▶ What to do
Would you reproduce, without any alteration, the lines from the opening line of the entries through the line that has "0.0 5.0 10.0" in it?

(Saved data entries)
_ _ _

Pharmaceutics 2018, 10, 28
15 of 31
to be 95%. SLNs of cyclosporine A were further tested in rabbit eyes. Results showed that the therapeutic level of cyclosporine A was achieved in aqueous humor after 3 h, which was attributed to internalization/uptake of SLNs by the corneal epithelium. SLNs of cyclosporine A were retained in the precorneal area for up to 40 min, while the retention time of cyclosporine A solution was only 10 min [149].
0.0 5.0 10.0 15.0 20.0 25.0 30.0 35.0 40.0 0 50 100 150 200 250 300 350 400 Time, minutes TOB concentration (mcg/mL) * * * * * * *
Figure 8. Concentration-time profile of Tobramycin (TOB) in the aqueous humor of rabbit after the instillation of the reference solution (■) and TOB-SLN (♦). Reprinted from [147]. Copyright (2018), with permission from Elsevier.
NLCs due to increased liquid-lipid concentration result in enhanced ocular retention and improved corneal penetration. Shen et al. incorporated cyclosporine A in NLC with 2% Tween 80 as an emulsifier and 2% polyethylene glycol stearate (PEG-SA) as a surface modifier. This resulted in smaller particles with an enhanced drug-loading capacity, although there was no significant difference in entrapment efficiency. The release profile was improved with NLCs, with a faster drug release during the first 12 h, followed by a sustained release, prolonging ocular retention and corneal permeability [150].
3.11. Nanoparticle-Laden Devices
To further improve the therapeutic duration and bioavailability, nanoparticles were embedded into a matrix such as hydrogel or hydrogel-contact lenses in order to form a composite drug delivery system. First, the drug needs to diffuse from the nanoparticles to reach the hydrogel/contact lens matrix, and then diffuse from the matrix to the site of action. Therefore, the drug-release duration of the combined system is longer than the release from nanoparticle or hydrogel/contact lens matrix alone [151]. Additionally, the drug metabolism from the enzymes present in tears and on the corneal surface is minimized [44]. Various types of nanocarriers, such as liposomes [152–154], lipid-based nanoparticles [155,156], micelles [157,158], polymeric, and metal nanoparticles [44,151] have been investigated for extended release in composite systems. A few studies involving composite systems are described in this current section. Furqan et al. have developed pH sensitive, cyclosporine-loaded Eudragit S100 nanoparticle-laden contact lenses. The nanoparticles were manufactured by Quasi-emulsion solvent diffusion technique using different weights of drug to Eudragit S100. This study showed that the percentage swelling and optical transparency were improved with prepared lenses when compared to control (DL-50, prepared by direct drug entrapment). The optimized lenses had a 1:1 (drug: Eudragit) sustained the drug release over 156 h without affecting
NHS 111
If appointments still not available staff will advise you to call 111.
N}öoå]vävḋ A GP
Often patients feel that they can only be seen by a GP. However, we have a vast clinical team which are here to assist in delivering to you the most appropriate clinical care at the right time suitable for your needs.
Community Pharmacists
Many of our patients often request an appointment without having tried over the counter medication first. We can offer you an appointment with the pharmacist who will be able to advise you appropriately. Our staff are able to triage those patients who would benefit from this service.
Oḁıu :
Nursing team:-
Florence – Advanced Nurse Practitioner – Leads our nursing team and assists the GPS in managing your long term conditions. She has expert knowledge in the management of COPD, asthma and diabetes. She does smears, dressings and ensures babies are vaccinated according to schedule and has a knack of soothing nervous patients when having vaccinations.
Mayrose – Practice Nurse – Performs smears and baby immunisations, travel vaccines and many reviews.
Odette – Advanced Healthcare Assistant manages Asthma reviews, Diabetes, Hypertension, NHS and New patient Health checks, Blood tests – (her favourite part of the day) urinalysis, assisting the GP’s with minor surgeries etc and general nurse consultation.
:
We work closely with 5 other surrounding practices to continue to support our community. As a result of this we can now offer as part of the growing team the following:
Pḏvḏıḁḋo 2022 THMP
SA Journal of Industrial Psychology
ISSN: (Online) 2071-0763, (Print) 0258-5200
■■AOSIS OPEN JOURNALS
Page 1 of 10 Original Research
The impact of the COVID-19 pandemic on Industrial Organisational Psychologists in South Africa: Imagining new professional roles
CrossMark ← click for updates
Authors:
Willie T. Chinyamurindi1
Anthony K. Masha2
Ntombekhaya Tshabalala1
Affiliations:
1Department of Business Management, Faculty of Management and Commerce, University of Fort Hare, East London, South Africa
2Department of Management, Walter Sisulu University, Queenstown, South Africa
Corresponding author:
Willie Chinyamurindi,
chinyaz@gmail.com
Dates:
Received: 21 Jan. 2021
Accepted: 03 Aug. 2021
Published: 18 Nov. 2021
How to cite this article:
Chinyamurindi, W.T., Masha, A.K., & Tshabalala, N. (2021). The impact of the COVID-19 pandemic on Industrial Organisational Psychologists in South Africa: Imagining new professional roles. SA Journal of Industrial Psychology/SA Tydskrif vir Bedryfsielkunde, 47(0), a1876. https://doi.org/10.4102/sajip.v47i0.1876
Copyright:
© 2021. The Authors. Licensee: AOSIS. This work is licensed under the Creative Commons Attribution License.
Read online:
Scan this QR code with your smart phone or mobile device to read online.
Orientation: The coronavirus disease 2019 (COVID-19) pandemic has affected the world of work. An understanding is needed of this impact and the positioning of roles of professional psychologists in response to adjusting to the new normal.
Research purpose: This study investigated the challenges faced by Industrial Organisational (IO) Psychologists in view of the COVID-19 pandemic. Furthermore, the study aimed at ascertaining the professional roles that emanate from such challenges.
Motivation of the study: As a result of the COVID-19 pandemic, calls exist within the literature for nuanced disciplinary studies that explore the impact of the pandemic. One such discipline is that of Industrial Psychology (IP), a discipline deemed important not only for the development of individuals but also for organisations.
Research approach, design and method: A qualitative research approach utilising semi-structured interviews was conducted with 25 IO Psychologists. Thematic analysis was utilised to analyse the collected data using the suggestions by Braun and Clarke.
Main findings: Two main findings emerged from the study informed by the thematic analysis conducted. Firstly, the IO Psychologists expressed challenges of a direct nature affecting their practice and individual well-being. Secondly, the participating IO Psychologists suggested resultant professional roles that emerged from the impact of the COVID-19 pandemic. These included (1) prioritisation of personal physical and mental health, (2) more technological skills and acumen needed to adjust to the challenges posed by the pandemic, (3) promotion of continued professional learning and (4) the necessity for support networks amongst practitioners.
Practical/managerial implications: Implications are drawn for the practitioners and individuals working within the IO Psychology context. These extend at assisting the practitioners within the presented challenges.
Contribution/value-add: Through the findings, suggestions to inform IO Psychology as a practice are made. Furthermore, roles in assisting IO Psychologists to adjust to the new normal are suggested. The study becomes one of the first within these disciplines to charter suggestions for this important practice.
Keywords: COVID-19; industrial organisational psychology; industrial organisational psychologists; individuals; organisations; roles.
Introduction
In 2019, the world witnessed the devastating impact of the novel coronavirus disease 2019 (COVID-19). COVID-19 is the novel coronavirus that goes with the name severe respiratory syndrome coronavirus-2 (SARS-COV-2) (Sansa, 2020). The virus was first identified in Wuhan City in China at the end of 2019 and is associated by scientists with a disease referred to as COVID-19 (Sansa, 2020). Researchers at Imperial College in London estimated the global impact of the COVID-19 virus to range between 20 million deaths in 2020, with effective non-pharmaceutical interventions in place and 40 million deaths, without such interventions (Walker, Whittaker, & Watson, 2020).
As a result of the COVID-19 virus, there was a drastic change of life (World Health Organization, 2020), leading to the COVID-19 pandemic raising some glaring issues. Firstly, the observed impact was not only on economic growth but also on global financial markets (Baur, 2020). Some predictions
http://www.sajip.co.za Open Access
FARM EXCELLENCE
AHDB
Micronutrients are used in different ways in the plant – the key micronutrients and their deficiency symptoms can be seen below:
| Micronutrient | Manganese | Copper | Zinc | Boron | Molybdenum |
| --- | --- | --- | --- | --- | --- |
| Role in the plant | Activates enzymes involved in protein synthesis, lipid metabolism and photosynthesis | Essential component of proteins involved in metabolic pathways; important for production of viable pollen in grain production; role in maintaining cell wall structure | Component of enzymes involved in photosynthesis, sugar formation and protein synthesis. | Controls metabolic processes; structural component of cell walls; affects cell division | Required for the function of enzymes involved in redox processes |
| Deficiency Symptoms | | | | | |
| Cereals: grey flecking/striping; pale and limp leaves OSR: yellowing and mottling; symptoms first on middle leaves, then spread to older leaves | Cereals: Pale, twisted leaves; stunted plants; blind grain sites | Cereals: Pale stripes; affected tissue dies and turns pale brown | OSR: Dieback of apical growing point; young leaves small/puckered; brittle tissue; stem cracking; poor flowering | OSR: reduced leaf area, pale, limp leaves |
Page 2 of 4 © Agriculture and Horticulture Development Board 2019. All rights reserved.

_ _ _

▶ Your response
Pharmaceutics 2018, 10, 28
15 of 31
to be 95%. SLNs of cyclosporine A were further tested in rabbit eyes. Results showed that the therapeutic level of cyclosporine A was achieved in aqueous humor after 3 h, which was attributed to internalization/uptake of SLNs by the corneal epithelium. SLNs of cyclosporine A were retained in the precorneal area for up to 40 min, while the retention time of cyclosporine A solution was only 10 min [149].
0.0 5.0 10.0 15.0 20.0 25.0 30.0 35.0 40.0 0 50 100 150 200 250 300 350 400 Time, minutes TOB concentration (mcg/mL) * * * * * * *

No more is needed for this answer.